Le Pillage des Richesses Artistiques de la Russie
Deux ardentes propagandistes maximalistes, la « tavaritch » Balabanof et la « tavaritch » Villagradova, travaillent activement, en Suède, à l'extension du mouvement maximaliste. Pour se procurer les fonds nécessaires, elles ont vendu les objets du culte, crucifix, icônes, reliquaires en or volés dans les églises ou « réquisitionnés » dans les couvents.
Les vitrines des antiquaires suédois regorgent d'objets pillés en Russie. L'une d'elles contient de nombreuses pièces provenant de la bijouterie du Palais d'Hiver; au milieu, on peut voir la petite couronne de l'impératrice avec ses gros diamants. A côté, une paire de boutons de manchettes du tsar, enrichis d'énormes brillants, est mise en vente pour 45.000 roubles.

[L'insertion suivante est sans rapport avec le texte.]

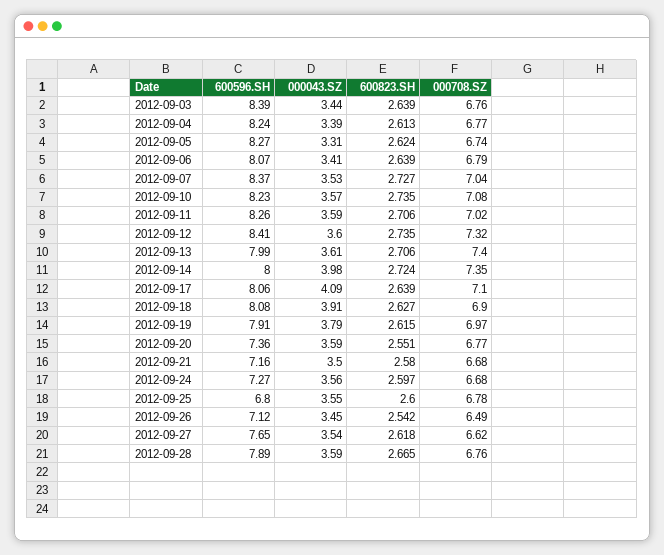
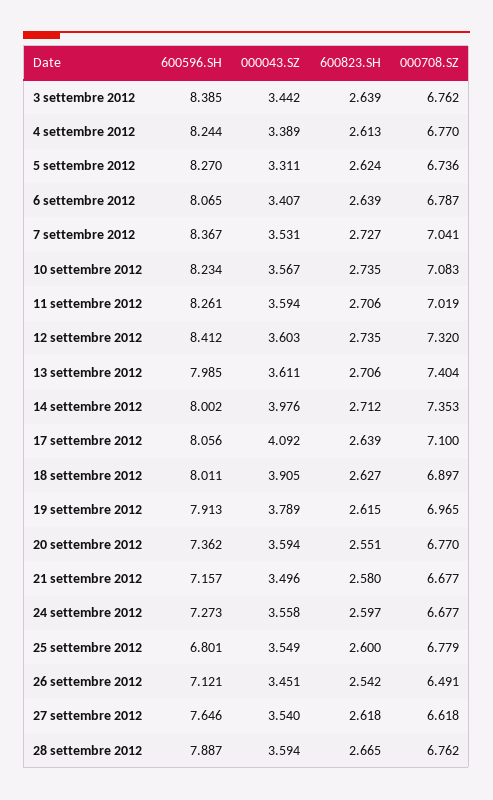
600823.SH, 2012-09-14: 2.724 -> 2.712
600596.SH, 2012-09-18: 8.08 -> 8.011

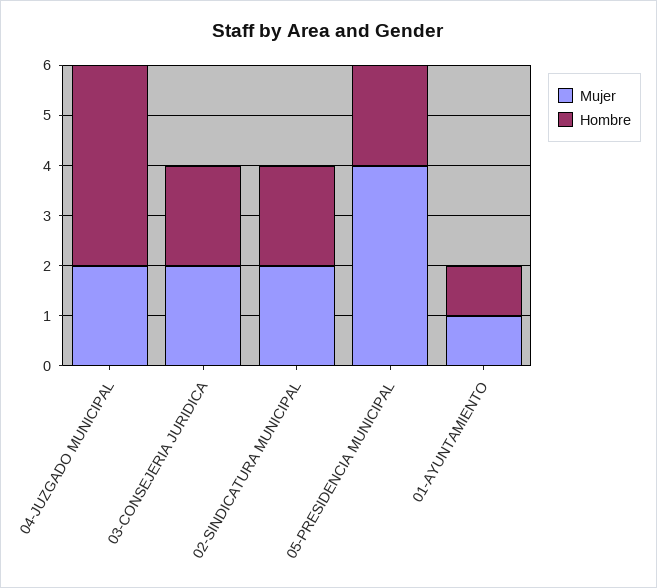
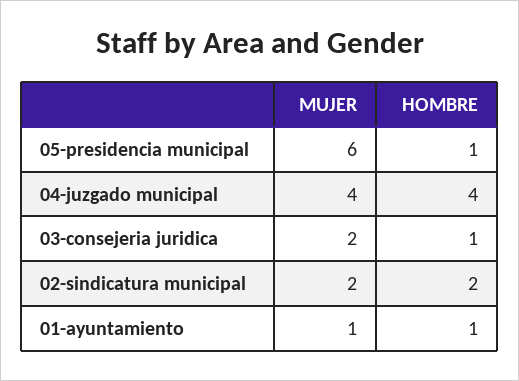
Mujer, 04-JUZGADO MUNICIPAL: 2 -> 4
Hombre, 03-CONSEJERIA JURIDICA: 2 -> 1
Mujer, 05-PRESIDENCIA MUNICIPAL: 4 -> 6
Hombre, 05-PRESIDENCIA MUNICIPAL: 2 -> 1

Les tableaux de la célèbre galerie Tretiakov, de Moscou, et du musée de l'Ermitage, de Petrograd, trouvent également, à Stockholm, de riches acquéreurs. Beaucoup de toiles célèbres avaient été évacuées par la Volga vers la Russie centrale. La flottille qui les transportait coula. Des voleurs audacieux s'emparèrent des barques, volèrent les tableaux et les jetèrent peu à peu sur le marché.
Pour oublier la famine et le terrorisme qu'ils ont subis à Petrograd, les réfugiés russes de Stockholm font, eux aussi, joyeusement la fête. Certains vivent des subsides allemands; d'autres de la vente de leurs titres qu'ils ont liquidés à Berlin pour pouvoir en toucher les coupons. Terrible exemple de la corruption, de la veulerie et de l'égoïsme féroce d'une trop grande partie de la haute société russe!
Plus on étudie les moyens qui permettront la régénération de la Russie, plus on est convaincu que les Alliés, pour réaliser cette uvre magnifique et difficile, ne pourront s'appuyer que sur une toute petite élite de vrais patriotes. Elle existe, cette élite, mais, actuellement, elle paraît noyée dans les flots de corruption, de lâcheté et d'infamie, qui déferlent avec tant de furie sur l'ex-empire des tsars.